The printing apparatus according to claim 7, wherein
the recording section includes a fourth reaction solution head located between two ink heads of the plurality of ink heads located upstream in the second direction of the second reaction solution head, and
the controller causes the fourth reaction solution head to discharge the reaction solution in the first operation and the second operation.
The printing apparatus according to claim 8, wherein
in the first operation, an amount of the reaction solution to be discharged per unit area by the fourth reaction solution head onto the recording medium is smaller than the amount of the reaction solution to be discharged per unit area by the first reaction solution head onto the recording medium, and the amount of the reaction solution to be discharged per unit area by the second reaction solution head onto the recording medium is smaller than the amount of the reaction solution to be discharged per unit area by the fourth reaction solution head onto the recording medium, and
in the second operation, an amount of the reaction solution to be discharged per unit area by the second reaction solution head onto the recording medium is smaller than an amount of the reaction solution to be discharged per unit area by the third reaction solution head onto the recording medium, and an amount of the reaction solution to be discharged per unit area by the fourth reaction solution head onto the recording medium is smaller than the amount of the reaction solution to be discharged per unit area by the second reaction solution head onto the recording medium.

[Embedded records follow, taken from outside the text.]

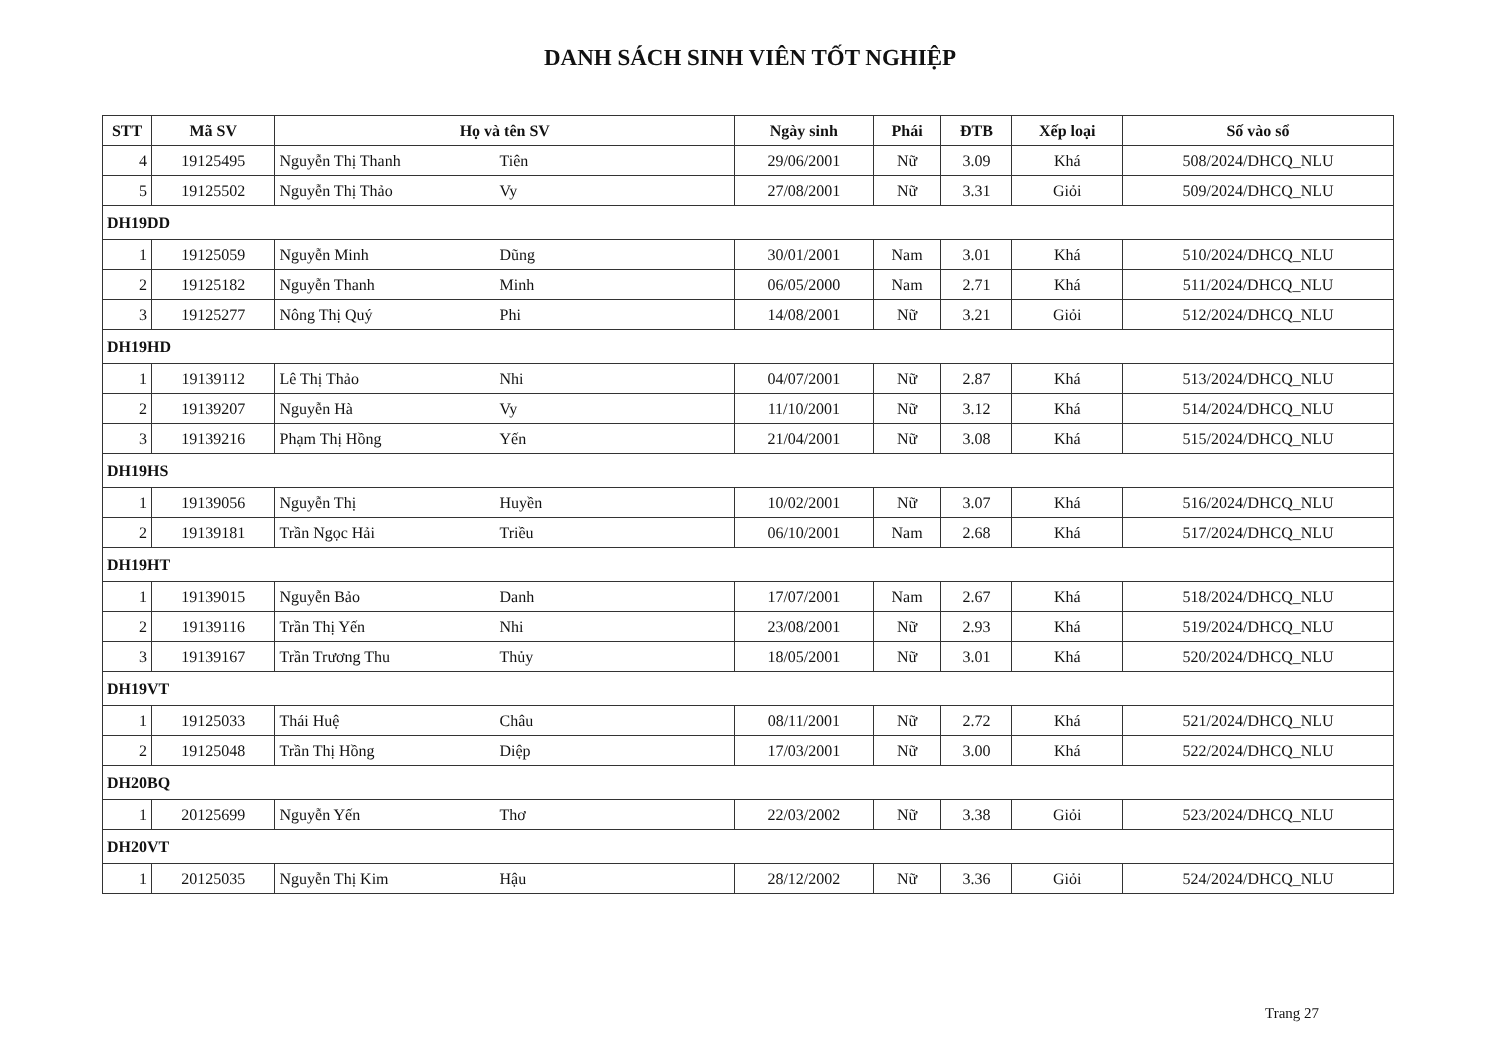DANH SÁCH SINH VIÊN TỐT NGHIỆP
| STT | Mã SV | Họ và tên SV | Ngày sinh | Phái | ĐTB | Xếp loại | Số vào sổ |
| --- | --- | --- | --- | --- | --- | --- | --- |
| 4 | 19125495 | Nguyễn Thị Thanh Tiên | 29/06/2001 | Nữ | 3.09 | Khá | 508/2024/DHCQ_NLU |
| 5 | 19125502 | Nguyễn Thị Thảo Vy | 27/08/2001 | Nữ | 3.31 | Giỏi | 509/2024/DHCQ_NLU |
| DH19DD | | | | | | | |
| 1 | 19125059 | Nguyễn Minh Dũng | 30/01/2001 | Nam | 3.01 | Khá | 510/2024/DHCQ_NLU |
| 2 | 19125182 | Nguyễn Thanh Minh | 06/05/2000 | Nam | 2.71 | Khá | 511/2024/DHCQ_NLU |
| 3 | 19125277 | Nông Thị Quý Phi | 14/08/2001 | Nữ | 3.21 | Giỏi | 512/2024/DHCQ_NLU |
| DH19HD | | | | | | | |
| 1 | 19139112 | Lê Thị Thảo Nhi | 04/07/2001 | Nữ | 2.87 | Khá | 513/2024/DHCQ_NLU |
| 2 | 19139207 | Nguyễn Hà Vy | 11/10/2001 | Nữ | 3.12 | Khá | 514/2024/DHCQ_NLU |
| 3 | 19139216 | Phạm Thị Hồng Yến | 21/04/2001 | Nữ | 3.08 | Khá | 515/2024/DHCQ_NLU |
| DH19HS | | | | | | | |
| 1 | 19139056 | Nguyễn Thị Huyền | 10/02/2001 | Nữ | 3.07 | Khá | 516/2024/DHCQ_NLU |
| 2 | 19139181 | Trần Ngọc Hải Triều | 06/10/2001 | Nam | 2.68 | Khá | 517/2024/DHCQ_NLU |
| DH19HT | | | | | | | |
| 1 | 19139015 | Nguyễn Bảo Danh | 17/07/2001 | Nam | 2.67 | Khá | 518/2024/DHCQ_NLU |
| 2 | 19139116 | Trần Thị Yến Nhi | 23/08/2001 | Nữ | 2.93 | Khá | 519/2024/DHCQ_NLU |
| 3 | 19139167 | Trần Trương Thu Thủy | 18/05/2001 | Nữ | 3.01 | Khá | 520/2024/DHCQ_NLU |
| DH19VT | | | | | | | |
| 1 | 19125033 | Thái Huệ Châu | 08/11/2001 | Nữ | 2.72 | Khá | 521/2024/DHCQ_NLU |
| 2 | 19125048 | Trần Thị Hồng Diệp | 17/03/2001 | Nữ | 3.00 | Khá | 522/2024/DHCQ_NLU |
| DH20BQ | | | | | | | |
| 1 | 20125699 | Nguyễn Yến Thơ | 22/03/2002 | Nữ | 3.38 | Giỏi | 523/2024/DHCQ_NLU |
| DH20VT | | | | | | | |
| 1 | 20125035 | Nguyễn Thị Kim Hậu | 28/12/2002 | Nữ | 3.36 | Giỏi | 524/2024/DHCQ_NLU |
Trang 27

The printing apparatus according to claim 8 or 9, wherein
the amount of the reaction solution to be discharged per unit area by the second reaction solution head onto the recording medium in the first operation is smaller than the amount of the reaction solution to be discharged per unit area by the second reaction solution head onto the recording medium in the second operation, and
the amount of the reaction solution to be discharged per unit area by the fourth reaction solution head onto the recording medium in the second operation is smaller than the amount of the reaction solution to be discharged per unit area by the fourth reaction solution head onto the recording medium in the first operation.

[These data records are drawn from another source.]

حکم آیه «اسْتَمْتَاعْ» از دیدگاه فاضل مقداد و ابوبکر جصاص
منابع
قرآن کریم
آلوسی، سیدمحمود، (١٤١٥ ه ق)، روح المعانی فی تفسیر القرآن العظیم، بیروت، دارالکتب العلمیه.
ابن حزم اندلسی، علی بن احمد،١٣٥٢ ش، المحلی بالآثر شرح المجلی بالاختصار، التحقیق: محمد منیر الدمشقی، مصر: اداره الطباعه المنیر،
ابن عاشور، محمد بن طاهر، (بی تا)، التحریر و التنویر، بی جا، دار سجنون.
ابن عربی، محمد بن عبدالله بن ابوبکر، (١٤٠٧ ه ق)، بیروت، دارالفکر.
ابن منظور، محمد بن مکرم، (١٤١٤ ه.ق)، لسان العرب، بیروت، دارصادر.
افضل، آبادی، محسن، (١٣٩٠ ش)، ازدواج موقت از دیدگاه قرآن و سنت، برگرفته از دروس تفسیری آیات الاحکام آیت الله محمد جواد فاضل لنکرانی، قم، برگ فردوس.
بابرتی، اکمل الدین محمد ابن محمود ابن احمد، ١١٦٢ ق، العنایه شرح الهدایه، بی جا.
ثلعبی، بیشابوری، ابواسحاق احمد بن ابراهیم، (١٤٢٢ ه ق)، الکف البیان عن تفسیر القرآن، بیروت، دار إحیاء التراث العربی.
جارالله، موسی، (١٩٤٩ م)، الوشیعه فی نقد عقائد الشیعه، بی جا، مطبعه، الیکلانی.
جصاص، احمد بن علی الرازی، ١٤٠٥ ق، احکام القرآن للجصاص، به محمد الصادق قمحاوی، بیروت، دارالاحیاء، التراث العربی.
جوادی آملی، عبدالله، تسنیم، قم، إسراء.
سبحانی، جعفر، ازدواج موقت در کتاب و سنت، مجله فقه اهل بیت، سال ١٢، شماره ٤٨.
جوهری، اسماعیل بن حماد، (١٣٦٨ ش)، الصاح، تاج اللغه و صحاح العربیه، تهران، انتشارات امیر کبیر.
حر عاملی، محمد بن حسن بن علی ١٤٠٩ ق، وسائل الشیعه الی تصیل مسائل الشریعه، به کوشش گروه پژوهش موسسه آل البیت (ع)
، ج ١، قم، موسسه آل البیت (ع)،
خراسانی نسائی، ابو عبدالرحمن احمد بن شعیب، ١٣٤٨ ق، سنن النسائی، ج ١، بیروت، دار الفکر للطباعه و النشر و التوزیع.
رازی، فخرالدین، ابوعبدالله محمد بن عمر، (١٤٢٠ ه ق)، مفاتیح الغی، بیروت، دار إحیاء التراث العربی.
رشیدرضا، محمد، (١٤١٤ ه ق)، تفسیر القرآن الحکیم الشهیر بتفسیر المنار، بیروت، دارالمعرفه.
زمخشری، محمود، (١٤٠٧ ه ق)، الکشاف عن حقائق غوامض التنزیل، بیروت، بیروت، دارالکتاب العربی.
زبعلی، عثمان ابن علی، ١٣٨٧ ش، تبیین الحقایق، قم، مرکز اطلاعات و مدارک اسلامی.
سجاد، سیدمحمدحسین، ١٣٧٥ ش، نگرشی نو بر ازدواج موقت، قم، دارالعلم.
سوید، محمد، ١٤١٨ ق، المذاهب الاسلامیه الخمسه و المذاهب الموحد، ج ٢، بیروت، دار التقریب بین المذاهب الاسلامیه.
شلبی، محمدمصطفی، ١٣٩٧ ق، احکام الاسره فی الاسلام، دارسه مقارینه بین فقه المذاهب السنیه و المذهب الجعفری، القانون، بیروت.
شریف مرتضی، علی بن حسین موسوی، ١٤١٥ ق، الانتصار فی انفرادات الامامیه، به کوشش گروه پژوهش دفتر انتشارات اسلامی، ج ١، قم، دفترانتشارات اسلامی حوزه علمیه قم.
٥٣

The printing apparatus according to any one of claims 1 to 10, wherein
a landing position of the reaction solution discharged by the first reaction solution head onto the recording medium differs from a landing position of the reaction solution discharged by the second reaction solution head onto the recording medium.
The printing apparatus according to claim 11, wherein
the first reaction solution head and the second reaction position head are deviated from each other in a third direction intersecting the first direction, and
a landing position of the reaction solution discharged by the first reaction solution head onto the recording medium differs in the third direction from a landing position of the reaction solution discharged by the second reaction solution head onto the recording medium.
The printing apparatus according to claim 11 or 12, wherein
the controller controls timing when the first reaction solution head discharges the reaction solution and timing when the second reaction solution head discharges the reaction solution to cause the landing position of the reaction solution discharged by the first reaction solution head onto the recording medium to differ in the first direction from the landing position of the reaction solution discharged by the second reaction solution head onto the recording medium.